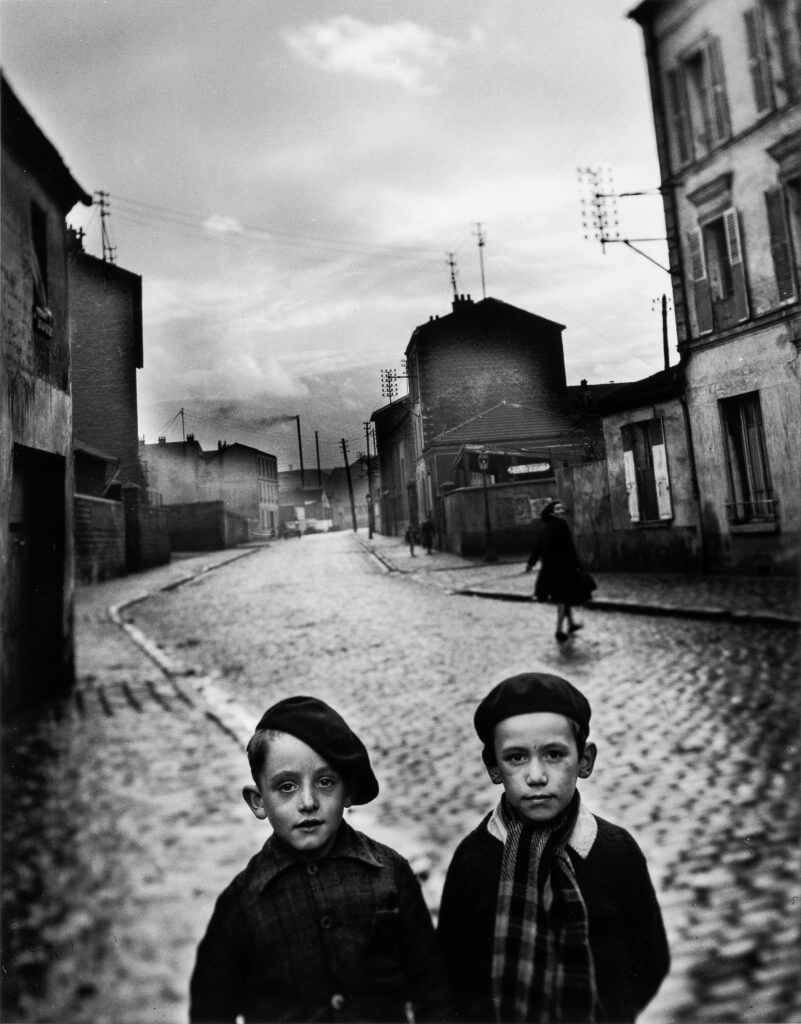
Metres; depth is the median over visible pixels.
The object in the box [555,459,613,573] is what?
wall
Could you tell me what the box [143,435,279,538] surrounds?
distant building
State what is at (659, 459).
shutter
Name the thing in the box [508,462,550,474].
sign
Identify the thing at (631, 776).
cobblestone road
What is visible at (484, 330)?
brick building
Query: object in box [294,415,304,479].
smokestack
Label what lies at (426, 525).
person
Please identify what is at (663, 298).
utility pole
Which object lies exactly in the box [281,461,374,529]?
distant building
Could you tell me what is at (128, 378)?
brick building
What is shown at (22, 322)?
left building
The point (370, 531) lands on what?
utility pole
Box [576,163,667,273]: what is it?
insulator rack
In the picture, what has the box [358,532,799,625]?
right pavement
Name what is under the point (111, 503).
brick wall
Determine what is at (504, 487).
low wall
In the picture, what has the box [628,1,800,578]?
building
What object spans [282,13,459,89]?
cloud
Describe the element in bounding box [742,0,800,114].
window
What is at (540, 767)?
boy
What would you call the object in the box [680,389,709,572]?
drainpipe
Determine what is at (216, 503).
brick wall
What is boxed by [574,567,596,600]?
handbag
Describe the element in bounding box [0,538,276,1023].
left pavement
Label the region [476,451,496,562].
street lamp
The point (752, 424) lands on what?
window
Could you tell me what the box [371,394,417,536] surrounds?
building
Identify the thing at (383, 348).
sky
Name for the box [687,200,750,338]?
window
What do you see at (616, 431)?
low building
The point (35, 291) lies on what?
window
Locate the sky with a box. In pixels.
[0,0,663,469]
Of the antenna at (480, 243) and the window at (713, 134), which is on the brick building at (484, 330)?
the antenna at (480, 243)
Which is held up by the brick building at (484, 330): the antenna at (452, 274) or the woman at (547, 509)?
the antenna at (452, 274)
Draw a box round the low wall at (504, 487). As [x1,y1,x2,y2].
[439,478,555,556]
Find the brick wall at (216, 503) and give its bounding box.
[159,499,249,553]
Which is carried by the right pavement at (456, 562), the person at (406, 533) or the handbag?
the person at (406, 533)
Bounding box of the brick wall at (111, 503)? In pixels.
[74,487,170,584]
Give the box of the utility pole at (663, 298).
[657,294,670,368]
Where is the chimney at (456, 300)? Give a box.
[451,293,473,311]
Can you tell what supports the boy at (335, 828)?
on the ground
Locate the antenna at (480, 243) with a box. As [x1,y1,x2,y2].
[473,222,487,300]
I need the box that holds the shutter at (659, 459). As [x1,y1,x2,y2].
[652,444,671,521]
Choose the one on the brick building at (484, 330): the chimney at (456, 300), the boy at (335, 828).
the chimney at (456, 300)
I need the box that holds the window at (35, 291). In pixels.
[31,201,51,335]
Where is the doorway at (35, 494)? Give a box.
[11,443,65,705]
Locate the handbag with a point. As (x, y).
(592, 588)
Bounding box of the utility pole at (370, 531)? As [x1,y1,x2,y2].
[362,421,375,537]
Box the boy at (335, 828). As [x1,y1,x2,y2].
[187,697,452,1023]
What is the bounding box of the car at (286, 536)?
[280,519,301,539]
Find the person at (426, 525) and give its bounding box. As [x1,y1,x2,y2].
[420,518,434,553]
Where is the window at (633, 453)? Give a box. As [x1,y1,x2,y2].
[622,417,671,523]
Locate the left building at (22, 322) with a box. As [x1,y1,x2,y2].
[0,68,91,712]
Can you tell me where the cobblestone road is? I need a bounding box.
[102,526,800,1021]
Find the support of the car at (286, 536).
on the cobblestone road
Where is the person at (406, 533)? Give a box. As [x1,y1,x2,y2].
[404,522,416,555]
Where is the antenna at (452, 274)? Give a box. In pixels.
[447,251,459,303]
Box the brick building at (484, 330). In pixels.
[405,292,573,539]
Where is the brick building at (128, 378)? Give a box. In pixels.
[68,224,142,498]
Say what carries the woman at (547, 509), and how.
on the cobblestone road
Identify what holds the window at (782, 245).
in the building at (713, 164)
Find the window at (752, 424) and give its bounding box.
[720,392,776,526]
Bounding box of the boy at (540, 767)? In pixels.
[436,672,668,1023]
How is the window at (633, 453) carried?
in the low building at (616, 431)
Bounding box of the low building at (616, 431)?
[577,364,702,574]
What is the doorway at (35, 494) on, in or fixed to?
in the left building at (22, 322)
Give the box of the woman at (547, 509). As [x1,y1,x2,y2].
[525,497,594,643]
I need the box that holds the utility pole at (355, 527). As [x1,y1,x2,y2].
[340,437,356,532]
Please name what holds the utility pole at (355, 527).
on the ground
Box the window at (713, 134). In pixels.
[663,31,732,165]
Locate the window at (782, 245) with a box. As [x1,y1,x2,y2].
[763,171,800,303]
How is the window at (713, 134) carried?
in the building at (713, 164)

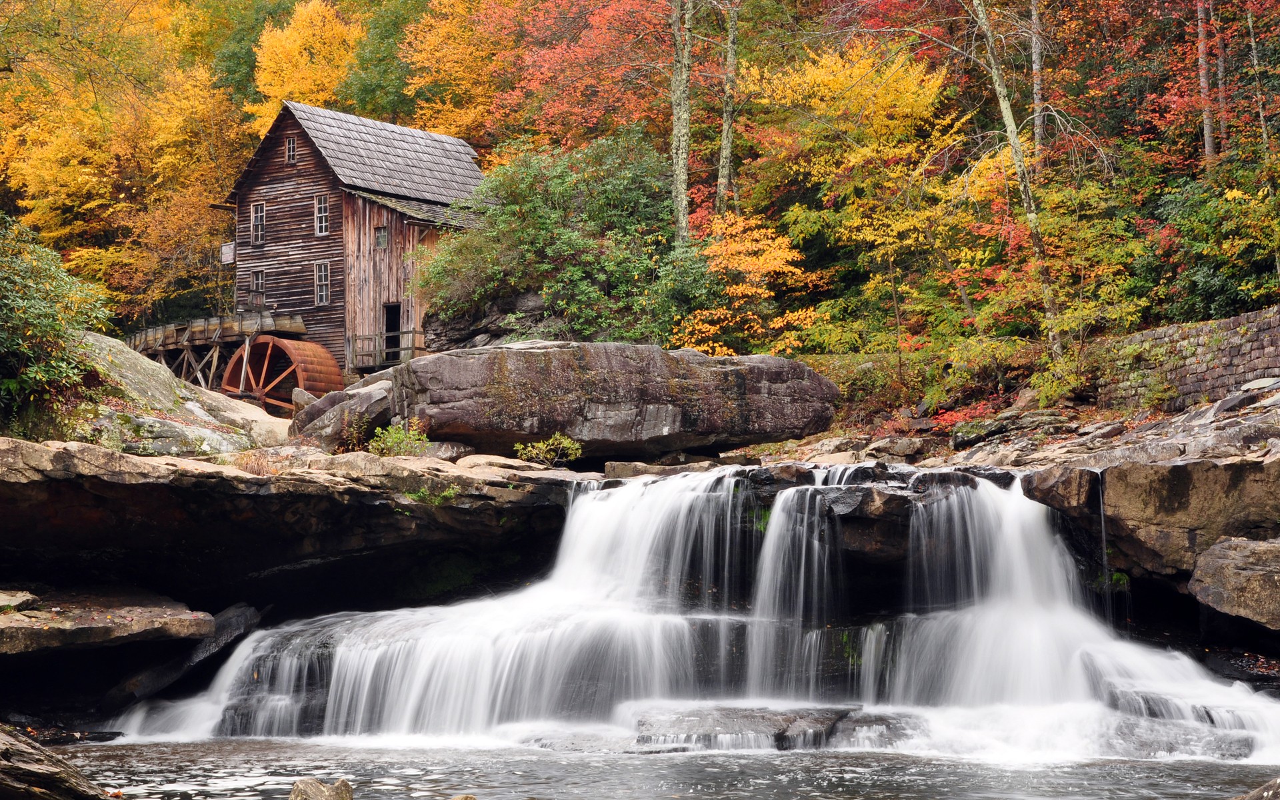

__________________________________________________

__Requirement__: Output nothing but the lines from the line with "Bounding box of the low" through the last line of the material above, please, word for word and without the pictures.

__Exercise output__:
Bounding box of the low building at (616, 431)?
[577,364,702,574]
What is the doorway at (35, 494) on, in or fixed to?
in the left building at (22, 322)
Give the box of the woman at (547, 509). As [x1,y1,x2,y2].
[525,497,594,643]
I need the box that holds the utility pole at (355, 527). As [x1,y1,x2,y2].
[340,437,356,532]
Please name what holds the utility pole at (355, 527).
on the ground
Box the window at (713, 134). In pixels.
[663,31,732,165]
Locate the window at (782, 245) with a box. As [x1,y1,x2,y2].
[763,171,800,303]
How is the window at (713, 134) carried?
in the building at (713, 164)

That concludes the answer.